[Source material]
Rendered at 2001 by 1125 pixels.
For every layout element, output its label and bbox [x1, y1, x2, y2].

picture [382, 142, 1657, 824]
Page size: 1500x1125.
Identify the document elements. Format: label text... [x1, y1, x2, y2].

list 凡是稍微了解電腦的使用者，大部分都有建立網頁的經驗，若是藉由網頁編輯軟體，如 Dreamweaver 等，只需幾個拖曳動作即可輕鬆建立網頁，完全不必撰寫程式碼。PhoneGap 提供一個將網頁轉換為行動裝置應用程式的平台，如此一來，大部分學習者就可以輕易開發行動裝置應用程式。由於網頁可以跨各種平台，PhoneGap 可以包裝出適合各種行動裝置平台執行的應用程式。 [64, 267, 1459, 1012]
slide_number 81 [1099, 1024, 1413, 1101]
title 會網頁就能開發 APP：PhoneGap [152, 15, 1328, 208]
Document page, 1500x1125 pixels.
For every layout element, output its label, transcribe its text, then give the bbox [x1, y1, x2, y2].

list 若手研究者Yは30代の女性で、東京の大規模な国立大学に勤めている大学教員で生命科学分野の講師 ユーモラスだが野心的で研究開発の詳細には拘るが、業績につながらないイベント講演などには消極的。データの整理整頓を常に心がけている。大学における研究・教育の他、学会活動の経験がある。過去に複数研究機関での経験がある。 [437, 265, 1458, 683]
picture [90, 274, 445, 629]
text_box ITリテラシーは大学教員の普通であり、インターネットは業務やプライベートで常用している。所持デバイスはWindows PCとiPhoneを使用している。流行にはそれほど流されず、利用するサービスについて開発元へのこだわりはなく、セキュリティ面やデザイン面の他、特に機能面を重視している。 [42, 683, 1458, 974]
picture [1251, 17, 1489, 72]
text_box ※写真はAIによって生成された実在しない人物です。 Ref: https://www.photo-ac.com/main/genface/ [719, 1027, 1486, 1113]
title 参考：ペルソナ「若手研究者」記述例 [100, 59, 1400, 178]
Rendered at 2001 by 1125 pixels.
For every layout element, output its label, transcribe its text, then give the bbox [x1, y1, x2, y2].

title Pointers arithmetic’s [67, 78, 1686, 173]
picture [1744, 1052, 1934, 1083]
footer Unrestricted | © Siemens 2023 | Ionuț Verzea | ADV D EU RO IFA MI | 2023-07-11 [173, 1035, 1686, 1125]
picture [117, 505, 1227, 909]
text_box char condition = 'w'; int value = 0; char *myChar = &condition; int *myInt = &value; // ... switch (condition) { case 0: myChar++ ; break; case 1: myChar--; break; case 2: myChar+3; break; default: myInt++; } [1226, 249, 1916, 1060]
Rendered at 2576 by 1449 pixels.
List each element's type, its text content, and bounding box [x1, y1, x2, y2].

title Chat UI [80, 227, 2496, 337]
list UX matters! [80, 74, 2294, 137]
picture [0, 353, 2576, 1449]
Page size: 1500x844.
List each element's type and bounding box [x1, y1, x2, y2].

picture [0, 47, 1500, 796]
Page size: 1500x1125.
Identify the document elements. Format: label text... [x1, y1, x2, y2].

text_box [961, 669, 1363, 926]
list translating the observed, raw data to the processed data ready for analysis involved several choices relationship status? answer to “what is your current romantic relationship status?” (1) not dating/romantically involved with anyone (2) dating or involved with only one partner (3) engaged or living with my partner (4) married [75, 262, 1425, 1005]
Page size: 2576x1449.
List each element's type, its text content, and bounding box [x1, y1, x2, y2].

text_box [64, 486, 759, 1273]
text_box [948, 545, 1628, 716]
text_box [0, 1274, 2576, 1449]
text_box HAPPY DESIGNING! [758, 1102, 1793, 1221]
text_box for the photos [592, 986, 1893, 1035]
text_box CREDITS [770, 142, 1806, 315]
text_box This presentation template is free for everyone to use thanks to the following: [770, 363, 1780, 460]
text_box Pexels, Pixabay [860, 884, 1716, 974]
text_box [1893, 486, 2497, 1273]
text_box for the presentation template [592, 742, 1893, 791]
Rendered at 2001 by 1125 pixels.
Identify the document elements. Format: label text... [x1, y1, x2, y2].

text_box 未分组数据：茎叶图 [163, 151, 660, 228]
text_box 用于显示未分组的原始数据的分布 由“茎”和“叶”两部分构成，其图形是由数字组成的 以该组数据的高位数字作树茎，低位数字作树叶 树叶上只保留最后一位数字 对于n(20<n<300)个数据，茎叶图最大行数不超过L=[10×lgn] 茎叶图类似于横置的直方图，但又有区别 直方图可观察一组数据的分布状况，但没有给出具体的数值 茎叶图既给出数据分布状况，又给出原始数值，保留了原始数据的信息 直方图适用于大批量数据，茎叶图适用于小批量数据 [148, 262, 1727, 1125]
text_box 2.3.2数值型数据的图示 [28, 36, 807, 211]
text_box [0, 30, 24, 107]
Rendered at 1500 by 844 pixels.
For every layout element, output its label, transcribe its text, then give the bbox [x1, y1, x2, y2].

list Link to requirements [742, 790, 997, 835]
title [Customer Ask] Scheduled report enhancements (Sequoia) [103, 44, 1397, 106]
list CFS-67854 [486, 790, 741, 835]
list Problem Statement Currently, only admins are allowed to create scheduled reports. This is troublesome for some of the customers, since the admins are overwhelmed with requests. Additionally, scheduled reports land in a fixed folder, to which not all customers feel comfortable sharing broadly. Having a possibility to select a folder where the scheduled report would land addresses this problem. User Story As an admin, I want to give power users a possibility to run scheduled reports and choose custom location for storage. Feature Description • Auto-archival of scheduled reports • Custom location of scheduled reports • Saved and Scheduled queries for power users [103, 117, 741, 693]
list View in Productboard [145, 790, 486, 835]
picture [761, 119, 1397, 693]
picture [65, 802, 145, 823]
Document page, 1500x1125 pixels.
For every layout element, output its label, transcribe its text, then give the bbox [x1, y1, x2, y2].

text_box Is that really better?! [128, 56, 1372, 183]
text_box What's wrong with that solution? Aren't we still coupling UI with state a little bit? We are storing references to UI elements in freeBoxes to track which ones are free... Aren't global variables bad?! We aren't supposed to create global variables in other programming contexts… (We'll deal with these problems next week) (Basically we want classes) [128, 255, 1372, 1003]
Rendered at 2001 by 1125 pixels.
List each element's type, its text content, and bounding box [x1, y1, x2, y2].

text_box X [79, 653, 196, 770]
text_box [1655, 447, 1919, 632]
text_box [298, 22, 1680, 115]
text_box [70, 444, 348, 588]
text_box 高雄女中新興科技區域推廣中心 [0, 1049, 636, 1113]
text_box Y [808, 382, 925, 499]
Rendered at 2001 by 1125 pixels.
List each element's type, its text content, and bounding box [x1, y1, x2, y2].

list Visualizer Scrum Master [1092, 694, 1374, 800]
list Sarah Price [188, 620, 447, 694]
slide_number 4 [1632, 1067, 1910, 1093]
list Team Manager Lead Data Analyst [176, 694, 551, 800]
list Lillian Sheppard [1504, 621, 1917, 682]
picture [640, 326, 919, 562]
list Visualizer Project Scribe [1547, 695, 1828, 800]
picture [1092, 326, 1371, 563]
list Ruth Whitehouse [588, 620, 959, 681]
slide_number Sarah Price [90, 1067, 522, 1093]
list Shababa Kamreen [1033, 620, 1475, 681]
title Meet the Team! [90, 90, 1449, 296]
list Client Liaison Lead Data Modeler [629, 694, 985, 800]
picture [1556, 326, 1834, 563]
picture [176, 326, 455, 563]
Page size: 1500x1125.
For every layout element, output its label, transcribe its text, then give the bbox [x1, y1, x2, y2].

[Exercise objective] All of the material must be written out again without any change.

[Response]
Rendered at 2001 by 1125 pixels.
For every layout element, output its label and bbox [x1, y1, x2, y2].

picture [382, 142, 1657, 824]
Page size: 1500x1125.
Identify the document elements. Format: label text... [x1, y1, x2, y2].

list 凡是稍微了解電腦的使用者，大部分都有建立網頁的經驗，若是藉由網頁編輯軟體，如 Dreamweaver 等，只需幾個拖曳動作即可輕鬆建立網頁，完全不必撰寫程式碼。PhoneGap 提供一個將網頁轉換為行動裝置應用程式的平台，如此一來，大部分學習者就可以輕易開發行動裝置應用程式。由於網頁可以跨各種平台，PhoneGap 可以包裝出適合各種行動裝置平台執行的應用程式。 [64, 267, 1459, 1012]
slide_number 81 [1099, 1024, 1413, 1101]
title 會網頁就能開發 APP：PhoneGap [152, 15, 1328, 208]
Document page, 1500x1125 pixels.
For every layout element, output its label, transcribe its text, then give the bbox [x1, y1, x2, y2].

list 若手研究者Yは30代の女性で、東京の大規模な国立大学に勤めている大学教員で生命科学分野の講師 ユーモラスだが野心的で研究開発の詳細には拘るが、業績につながらないイベント講演などには消極的。データの整理整頓を常に心がけている。大学における研究・教育の他、学会活動の経験がある。過去に複数研究機関での経験がある。 [437, 265, 1458, 683]
picture [90, 274, 445, 629]
text_box ITリテラシーは大学教員の普通であり、インターネットは業務やプライベートで常用している。所持デバイスはWindows PCとiPhoneを使用している。流行にはそれほど流されず、利用するサービスについて開発元へのこだわりはなく、セキュリティ面やデザイン面の他、特に機能面を重視している。 [42, 683, 1458, 974]
picture [1251, 17, 1489, 72]
text_box ※写真はAIによって生成された実在しない人物です。 Ref: https://www.photo-ac.com/main/genface/ [719, 1027, 1486, 1113]
title 参考：ペルソナ「若手研究者」記述例 [100, 59, 1400, 178]
Rendered at 2001 by 1125 pixels.
For every layout element, output its label, transcribe its text, then give the bbox [x1, y1, x2, y2].

title Pointers arithmetic’s [67, 78, 1686, 173]
picture [1744, 1052, 1934, 1083]
footer Unrestricted | © Siemens 2023 | Ionuț Verzea | ADV D EU RO IFA MI | 2023-07-11 [173, 1035, 1686, 1125]
picture [117, 505, 1227, 909]
text_box char condition = 'w'; int value = 0; char *myChar = &condition; int *myInt = &value; // ... switch (condition) { case 0: myChar++ ; break; case 1: myChar--; break; case 2: myChar+3; break; default: myInt++; } [1226, 249, 1916, 1060]
Rendered at 2576 by 1449 pixels.
List each element's type, its text content, and bounding box [x1, y1, x2, y2].

title Chat UI [80, 227, 2496, 337]
list UX matters! [80, 74, 2294, 137]
picture [0, 353, 2576, 1449]
Page size: 1500x844.
List each element's type and bounding box [x1, y1, x2, y2].

picture [0, 47, 1500, 796]
Page size: 1500x1125.
Identify the document elements. Format: label text... [x1, y1, x2, y2].

text_box [961, 669, 1363, 926]
list translating the observed, raw data to the processed data ready for analysis involved several choices relationship status? answer to “what is your current romantic relationship status?” (1) not dating/romantically involved with anyone (2) dating or involved with only one partner (3) engaged or living with my partner (4) married [75, 262, 1425, 1005]
Page size: 2576x1449.
List each element's type, its text content, and bounding box [x1, y1, x2, y2].

text_box [64, 486, 759, 1273]
text_box [948, 545, 1628, 716]
text_box [0, 1274, 2576, 1449]
text_box HAPPY DESIGNING! [758, 1102, 1793, 1221]
text_box for the photos [592, 986, 1893, 1035]
text_box CREDITS [770, 142, 1806, 315]
text_box This presentation template is free for everyone to use thanks to the following: [770, 363, 1780, 460]
text_box Pexels, Pixabay [860, 884, 1716, 974]
text_box [1893, 486, 2497, 1273]
text_box for the presentation template [592, 742, 1893, 791]
Rendered at 2001 by 1125 pixels.
Identify the document elements. Format: label text... [x1, y1, x2, y2].

text_box 未分组数据：茎叶图 [163, 151, 660, 228]
text_box 用于显示未分组的原始数据的分布 由“茎”和“叶”两部分构成，其图形是由数字组成的 以该组数据的高位数字作树茎，低位数字作树叶 树叶上只保留最后一位数字 对于n(20<n<300)个数据，茎叶图最大行数不超过L=[10×lgn] 茎叶图类似于横置的直方图，但又有区别 直方图可观察一组数据的分布状况，但没有给出具体的数值 茎叶图既给出数据分布状况，又给出原始数值，保留了原始数据的信息 直方图适用于大批量数据，茎叶图适用于小批量数据 [148, 262, 1727, 1125]
text_box 2.3.2数值型数据的图示 [28, 36, 807, 211]
text_box [0, 30, 24, 107]
Rendered at 1500 by 844 pixels.
For every layout element, output its label, transcribe its text, then give the bbox [x1, y1, x2, y2].

list Link to requirements [742, 790, 997, 835]
title [Customer Ask] Scheduled report enhancements (Sequoia) [103, 44, 1397, 106]
list CFS-67854 [486, 790, 741, 835]
list Problem Statement Currently, only admins are allowed to create scheduled reports. This is troublesome for some of the customers, since the admins are overwhelmed with requests. Additionally, scheduled reports land in a fixed folder, to which not all customers feel comfortable sharing broadly. Having a possibility to select a folder where the scheduled report would land addresses this problem. User Story As an admin, I want to give power users a possibility to run scheduled reports and choose custom location for storage. Feature Description • Auto-archival of scheduled reports • Custom location of scheduled reports • Saved and Scheduled queries for power users [103, 117, 741, 693]
list View in Productboard [145, 790, 486, 835]
picture [761, 119, 1397, 693]
picture [65, 802, 145, 823]
Document page, 1500x1125 pixels.
For every layout element, output its label, transcribe its text, then give the bbox [x1, y1, x2, y2].

text_box Is that really better?! [128, 56, 1372, 183]
text_box What's wrong with that solution? Aren't we still coupling UI with state a little bit? We are storing references to UI elements in freeBoxes to track which ones are free... Aren't global variables bad?! We aren't supposed to create global variables in other programming contexts… (We'll deal with these problems next week) (Basically we want classes) [128, 255, 1372, 1003]
Rendered at 2001 by 1125 pixels.
List each element's type, its text content, and bounding box [x1, y1, x2, y2].

text_box X [79, 653, 196, 770]
text_box [1655, 447, 1919, 632]
text_box [298, 22, 1680, 115]
text_box [70, 444, 348, 588]
text_box 高雄女中新興科技區域推廣中心 [0, 1049, 636, 1113]
text_box Y [808, 382, 925, 499]
Rendered at 2001 by 1125 pixels.
List each element's type, its text content, and bounding box [x1, y1, x2, y2].

list Visualizer Scrum Master [1092, 694, 1374, 800]
list Sarah Price [188, 620, 447, 694]
slide_number 4 [1632, 1067, 1910, 1093]
list Team Manager Lead Data Analyst [176, 694, 551, 800]
list Lillian Sheppard [1504, 621, 1917, 682]
picture [640, 326, 919, 562]
list Visualizer Project Scribe [1547, 695, 1828, 800]
picture [1092, 326, 1371, 563]
list Ruth Whitehouse [588, 620, 959, 681]
slide_number Sarah Price [90, 1067, 522, 1093]
list Shababa Kamreen [1033, 620, 1475, 681]
title Meet the Team! [90, 90, 1449, 296]
list Client Liaison Lead Data Modeler [629, 694, 985, 800]
picture [1556, 326, 1834, 563]
picture [176, 326, 455, 563]
Page size: 1500x1125.
For every layout element, output its label, transcribe its text, then give the bbox [x1, y1, x2, y2].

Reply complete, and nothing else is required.